Ainsi, après 1941, suite à des décennies de guerres répétées en Chine, à quatre ans de guerres plus ou moins bilatérales entre la Chine et le Japon, le conflit en Asie connaît alors une escalade dans une confrontation générale dans toute l’Asie. Entre 1941 et 1945, la guerre implique tous les pays d’ Extrême-Orient et aussi l’Australie.
Au début, le Japon gagne rapidement certaines positions – après sa victoire éclatante à Pearl Harbour. En quelques mois, le Japon conquiert de vastes régions du Sud-est asiatique. Ses troupes occupent les colonies britanniques de Hong Kong et de Singapore, de grandes parties des Philippines, débarquent dans les Indes hollandaises (plus tard, l’Indonésie) et pénètrent en Birmanie. En 100 jours, ils atteignent les côtes australiennes et indiennes2.

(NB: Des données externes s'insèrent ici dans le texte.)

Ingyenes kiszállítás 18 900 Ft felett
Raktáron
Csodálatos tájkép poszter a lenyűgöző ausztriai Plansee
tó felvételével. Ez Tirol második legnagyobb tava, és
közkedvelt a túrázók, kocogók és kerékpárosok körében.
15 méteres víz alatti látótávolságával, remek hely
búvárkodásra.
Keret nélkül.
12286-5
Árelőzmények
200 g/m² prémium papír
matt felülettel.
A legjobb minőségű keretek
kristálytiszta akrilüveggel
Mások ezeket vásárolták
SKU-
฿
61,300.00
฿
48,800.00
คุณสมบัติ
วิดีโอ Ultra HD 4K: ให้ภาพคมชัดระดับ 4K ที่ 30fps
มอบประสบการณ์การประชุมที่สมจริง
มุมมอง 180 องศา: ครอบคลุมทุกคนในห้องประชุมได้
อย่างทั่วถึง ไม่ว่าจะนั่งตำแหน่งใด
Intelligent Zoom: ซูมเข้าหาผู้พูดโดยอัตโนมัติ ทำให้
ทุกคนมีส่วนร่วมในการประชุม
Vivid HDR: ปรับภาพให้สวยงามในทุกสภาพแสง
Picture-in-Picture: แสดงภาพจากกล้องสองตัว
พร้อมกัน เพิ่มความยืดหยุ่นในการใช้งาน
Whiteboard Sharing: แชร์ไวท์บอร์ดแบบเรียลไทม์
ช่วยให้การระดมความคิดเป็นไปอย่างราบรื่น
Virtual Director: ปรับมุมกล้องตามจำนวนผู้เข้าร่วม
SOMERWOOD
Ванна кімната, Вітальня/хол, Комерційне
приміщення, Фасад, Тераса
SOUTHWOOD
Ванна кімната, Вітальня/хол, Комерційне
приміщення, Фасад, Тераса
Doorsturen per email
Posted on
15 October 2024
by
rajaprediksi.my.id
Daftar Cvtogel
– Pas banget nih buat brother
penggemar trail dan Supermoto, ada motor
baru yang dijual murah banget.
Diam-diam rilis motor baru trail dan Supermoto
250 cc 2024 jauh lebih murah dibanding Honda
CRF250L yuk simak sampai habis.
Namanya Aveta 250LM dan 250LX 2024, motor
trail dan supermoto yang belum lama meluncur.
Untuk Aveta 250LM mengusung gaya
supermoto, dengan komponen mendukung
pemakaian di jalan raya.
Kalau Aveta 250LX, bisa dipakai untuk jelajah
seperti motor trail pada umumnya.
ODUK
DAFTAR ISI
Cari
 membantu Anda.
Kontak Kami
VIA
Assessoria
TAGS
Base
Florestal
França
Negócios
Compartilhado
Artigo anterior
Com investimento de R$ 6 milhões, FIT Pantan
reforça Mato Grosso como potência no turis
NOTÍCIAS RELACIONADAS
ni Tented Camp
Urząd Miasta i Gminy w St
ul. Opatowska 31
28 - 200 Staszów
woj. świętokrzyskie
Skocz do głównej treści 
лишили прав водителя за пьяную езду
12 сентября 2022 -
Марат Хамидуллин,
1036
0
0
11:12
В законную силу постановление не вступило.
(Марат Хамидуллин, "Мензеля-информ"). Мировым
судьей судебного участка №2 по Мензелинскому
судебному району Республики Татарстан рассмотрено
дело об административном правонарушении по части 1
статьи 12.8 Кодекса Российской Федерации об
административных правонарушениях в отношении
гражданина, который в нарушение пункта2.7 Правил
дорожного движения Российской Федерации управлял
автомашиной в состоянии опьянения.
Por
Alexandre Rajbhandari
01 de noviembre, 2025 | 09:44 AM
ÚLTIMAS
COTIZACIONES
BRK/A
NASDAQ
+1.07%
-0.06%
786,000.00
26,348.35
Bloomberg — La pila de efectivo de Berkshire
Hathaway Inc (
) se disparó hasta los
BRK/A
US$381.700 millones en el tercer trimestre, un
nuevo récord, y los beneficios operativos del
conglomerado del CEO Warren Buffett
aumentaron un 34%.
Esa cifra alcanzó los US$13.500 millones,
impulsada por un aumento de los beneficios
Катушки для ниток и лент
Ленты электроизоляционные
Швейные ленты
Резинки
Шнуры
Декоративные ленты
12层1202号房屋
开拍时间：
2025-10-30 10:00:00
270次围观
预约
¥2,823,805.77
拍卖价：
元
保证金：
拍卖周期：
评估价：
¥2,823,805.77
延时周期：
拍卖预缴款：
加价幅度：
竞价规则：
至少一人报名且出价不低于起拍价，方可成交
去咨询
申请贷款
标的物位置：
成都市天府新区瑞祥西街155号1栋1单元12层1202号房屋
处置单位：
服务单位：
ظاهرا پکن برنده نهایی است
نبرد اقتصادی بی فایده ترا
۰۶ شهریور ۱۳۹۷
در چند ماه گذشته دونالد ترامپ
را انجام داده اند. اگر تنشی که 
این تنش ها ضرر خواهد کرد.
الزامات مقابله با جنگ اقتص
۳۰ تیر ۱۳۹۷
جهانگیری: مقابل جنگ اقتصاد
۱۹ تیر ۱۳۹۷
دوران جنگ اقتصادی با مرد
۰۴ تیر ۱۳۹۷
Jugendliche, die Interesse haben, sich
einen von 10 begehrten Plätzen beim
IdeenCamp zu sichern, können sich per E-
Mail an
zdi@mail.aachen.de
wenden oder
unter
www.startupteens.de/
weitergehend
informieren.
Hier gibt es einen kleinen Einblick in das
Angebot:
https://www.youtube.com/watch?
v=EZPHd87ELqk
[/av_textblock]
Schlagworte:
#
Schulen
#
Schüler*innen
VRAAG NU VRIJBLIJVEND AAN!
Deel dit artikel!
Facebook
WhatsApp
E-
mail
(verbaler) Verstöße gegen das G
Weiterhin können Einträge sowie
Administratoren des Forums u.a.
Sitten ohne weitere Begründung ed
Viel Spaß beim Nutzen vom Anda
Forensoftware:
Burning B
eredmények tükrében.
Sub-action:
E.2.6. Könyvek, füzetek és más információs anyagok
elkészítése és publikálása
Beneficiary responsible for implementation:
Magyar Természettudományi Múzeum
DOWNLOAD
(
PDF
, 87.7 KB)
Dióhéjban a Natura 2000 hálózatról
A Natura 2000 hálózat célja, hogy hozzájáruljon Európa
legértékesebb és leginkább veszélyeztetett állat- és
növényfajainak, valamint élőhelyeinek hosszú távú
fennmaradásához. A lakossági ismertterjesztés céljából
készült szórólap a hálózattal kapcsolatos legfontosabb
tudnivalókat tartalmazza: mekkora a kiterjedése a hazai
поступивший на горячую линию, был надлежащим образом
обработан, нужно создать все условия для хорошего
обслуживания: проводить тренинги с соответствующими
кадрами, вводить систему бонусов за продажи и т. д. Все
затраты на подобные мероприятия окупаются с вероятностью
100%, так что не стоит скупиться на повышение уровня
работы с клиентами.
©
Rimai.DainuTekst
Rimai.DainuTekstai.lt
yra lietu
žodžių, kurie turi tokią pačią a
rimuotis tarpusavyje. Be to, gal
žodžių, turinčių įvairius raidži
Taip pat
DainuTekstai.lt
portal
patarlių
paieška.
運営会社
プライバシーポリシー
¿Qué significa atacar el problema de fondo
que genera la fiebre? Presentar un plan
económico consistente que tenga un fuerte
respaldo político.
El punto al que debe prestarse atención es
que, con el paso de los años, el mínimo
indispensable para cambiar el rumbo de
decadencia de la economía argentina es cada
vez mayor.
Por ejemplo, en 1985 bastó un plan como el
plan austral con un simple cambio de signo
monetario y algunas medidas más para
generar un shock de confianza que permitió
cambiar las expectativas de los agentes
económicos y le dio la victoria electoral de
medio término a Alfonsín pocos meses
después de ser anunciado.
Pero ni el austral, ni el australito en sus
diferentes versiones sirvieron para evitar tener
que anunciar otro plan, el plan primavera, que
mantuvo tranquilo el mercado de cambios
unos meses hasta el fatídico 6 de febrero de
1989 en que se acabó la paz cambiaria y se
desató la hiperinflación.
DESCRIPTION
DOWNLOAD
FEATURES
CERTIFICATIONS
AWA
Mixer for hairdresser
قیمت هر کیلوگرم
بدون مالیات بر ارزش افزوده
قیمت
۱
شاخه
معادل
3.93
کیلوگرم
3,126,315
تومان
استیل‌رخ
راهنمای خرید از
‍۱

1Les conquêtes japonaises en Asie du Sud-Est ont exigé un énorme tribut en vies humaines. La bataille aux Philippines a été une des plus sanglantes. Par exemple, quelques 80 000 soldats japonais moururent dans la bataille pour l’île de Leyte, 190 000 dans la bataille pour Luzon, , la défense d’Okinawa a coûté la vie à 110 000 soldats japonais, l’armée US a perdu quelques 50 000 soldats dans la seule conquête d’Okinawa.
2Dans beaucoup de pays, le Japon a essayé d’attirer dans son orbite les défenseurs locaux de "l’indépendance nationale" au sein des colonies britanniques et hollandaises. Ainsi, en Inde, le Japon obtient le soutien des nationalistes indiens qui voulaient se séparer de leur puissance coloniale britannique. Le régime nazi allemand était parvenu à recruter des nationalistes au Moyen Orient pour son offensive, l’impérialisme japonais se présentait comme une force de "libération" du colonialisme anglais.